Die Färinger haben - trotz ihrer beanspruchten Unabhängigkeit - keine eigene Hoheit über die Verwaltung des Rechtssystems - einschließlich der Gerichte, der Polizei, der Gefängnisse und der Bewährungsdienste. Ebenso haben sie keine Kontrolle über die Gesetze zur Rechtsfähigkeit, zum Familienrecht und zum Erbrecht. Sie haben keine eigene Kontrolle über den Grenzschutz, über Finanzgesetze und Finanzaufsicht. Sie haben keine eigene luftrechtliche Hoheit. Alle Gerichtsverfahren laufen in Dänisch. Färöische Bürger können zwar der Polizei beitreten, müssen jedoch die dänische Polizei-Akademie absolvieren und gehören offiziell zur dänischen Polizei, nicht zur färöischen Polizei.

All diese Dinge unterstehen der Hoheit und Kontrolle Dänemarks.
Mehr noch: Mit dänischer militärischer Ausrüstung wird die Abschlachtung der Wale geschützt, Freiwillige von Sea Shepherd werden durch die dänische Polizei verhaftet und vor ein dänisches Gericht gestellt.

Die Politiker Dänemarks - alle 179 Mitglieder des dänischen Parlaments - scheinen einstimmig für die Unterstützung des Grinds zu stehen. Dänische Steuerzahler bezahlen Millionen von Euro für die polizeiliche und militärische Unterstützung bei der Verteidigung des Grinds. Es mag vielleicht kostenloses Fleisch für die Färinger sein, doch es ist sehr teures Fleisch für die Dänen.

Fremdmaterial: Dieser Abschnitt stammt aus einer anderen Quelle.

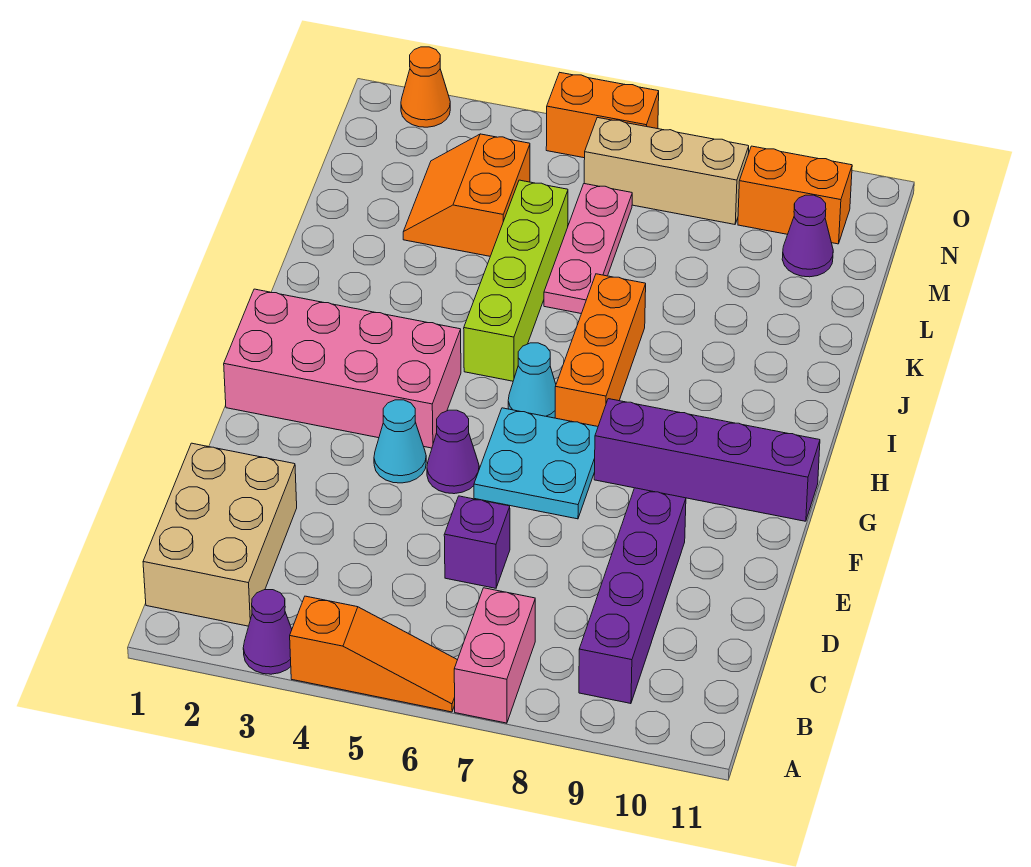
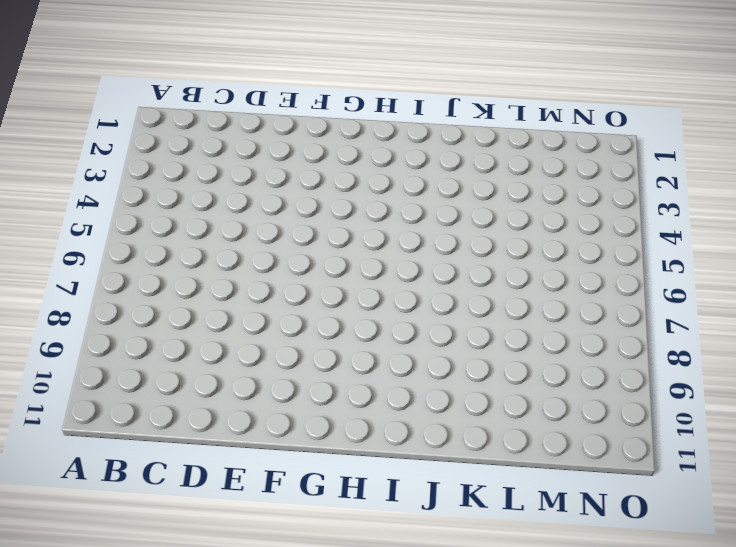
none -> purple cone A3 level 1
none -> orange slope A4:A6 level 1 top 4
none -> pink brick A7:B7 level 1

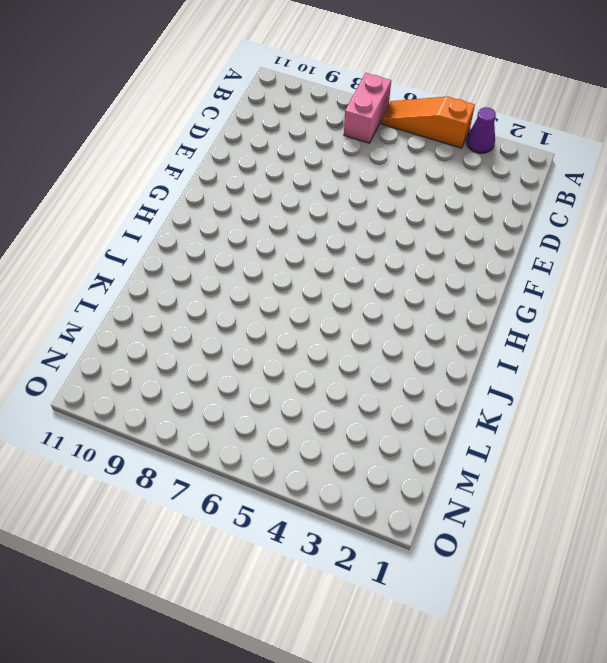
none -> tan brick B1:D2 level 1
none -> purple brick B9:E9 level 1
none -> purple brick D6 level 1

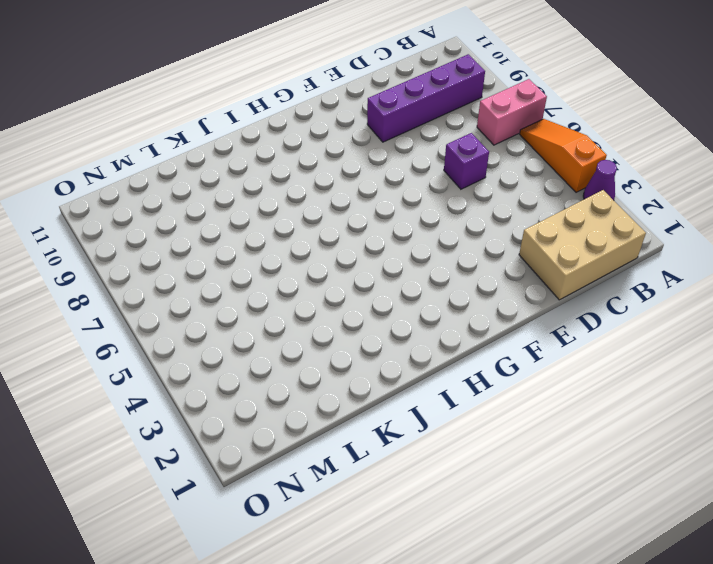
none -> cyan cone F4 level 1
none -> purple cone F5 level 1
none -> cyan plate F6:G7 level 1

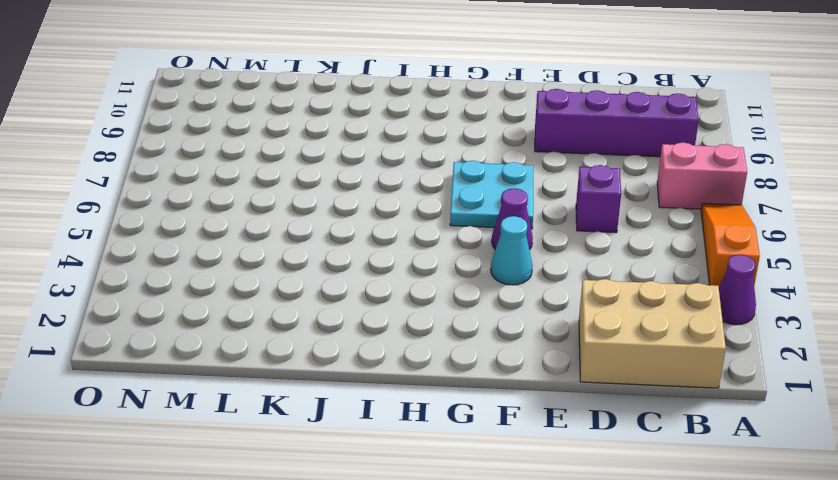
none -> pink brick G1:H4 level 1
none -> purple brick G8:G11 level 1
none -> cyan cone H6 level 1

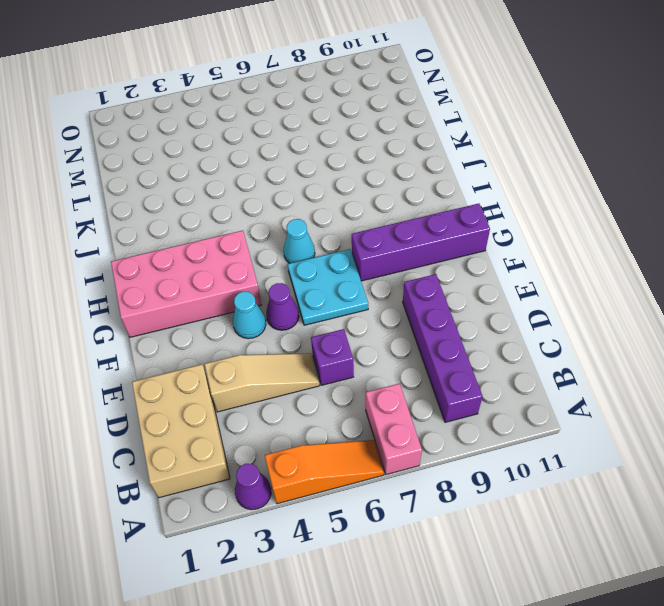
tan slope D3:D5 level 1 top 3 -> none
none -> orange brick H7:J7 level 1
none -> lime brick I5:L5 level 1
none -> pink plate K6:M6 level 1

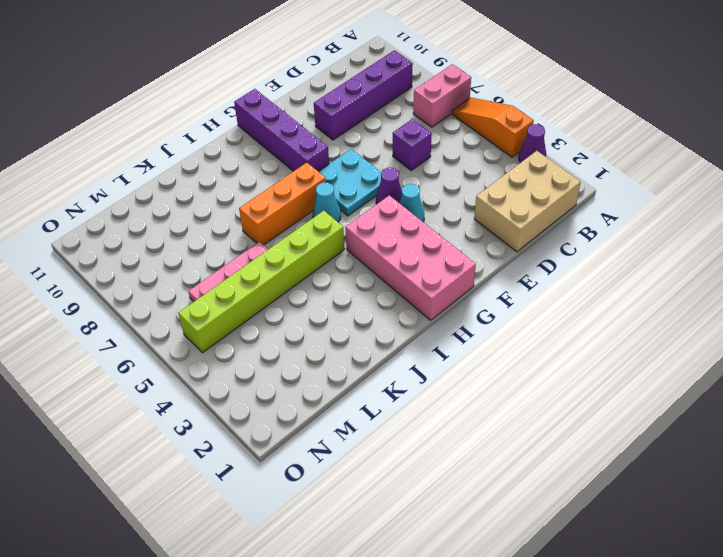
lime brick I5:N5 level 1 -> lime brick I5:L5 level 1
none -> orange slope L3:M4 level 1 top 4
none -> purple cone M10 level 1
none -> tan brick N6:N8 level 1

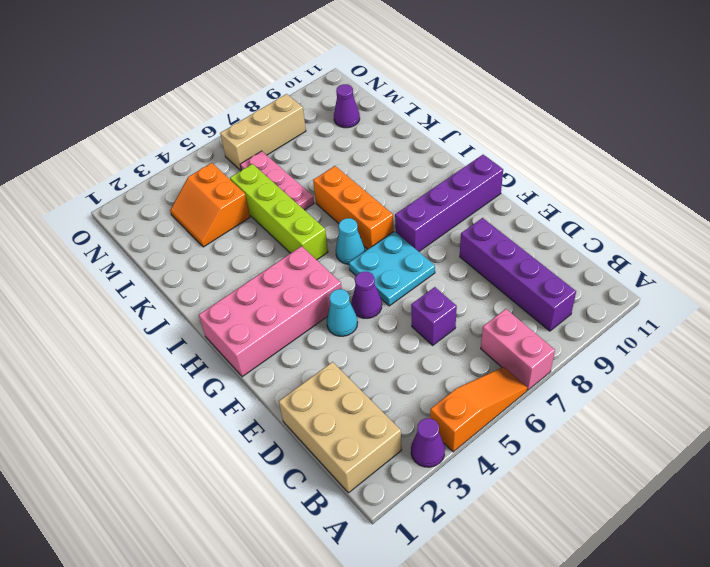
none -> orange brick N9:N10 level 1
none -> orange cone O2 level 1
none -> orange brick O5:O6 level 1

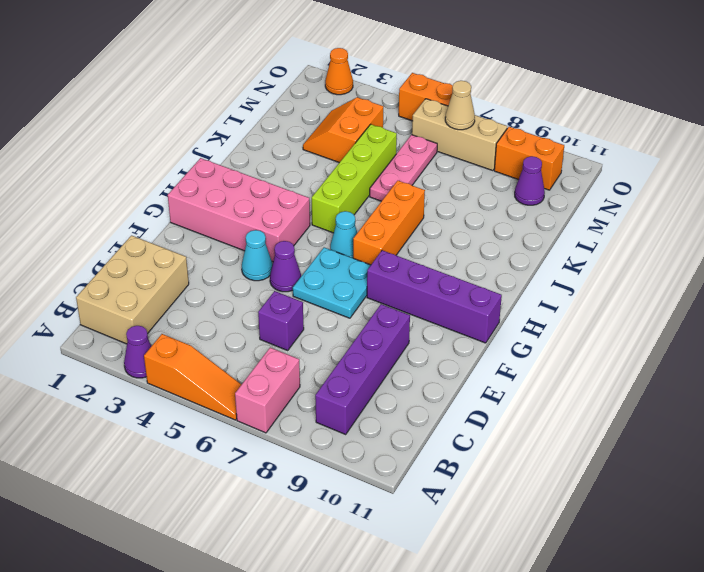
tan cone N7 level 2 -> none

Es ist somit klar, dass es sich um eine dänische Walabschlachtung handelt, und dass der Fokus auf Dänemark zu richten ist. Dänemark hat die Macht, diese schreckliche, brutale und archaische Tradition zu beenden. Das erste, was die dänische Polizei auf den Färöern tun müsste, ist die Überprüfung der Pässe der Walkiller auf den Färöern. Alle Besitzer des weinroten dänischen Passes sollten wegen Verletzung der Naturschutzgesetze der Europäischen Union angeklagt werden.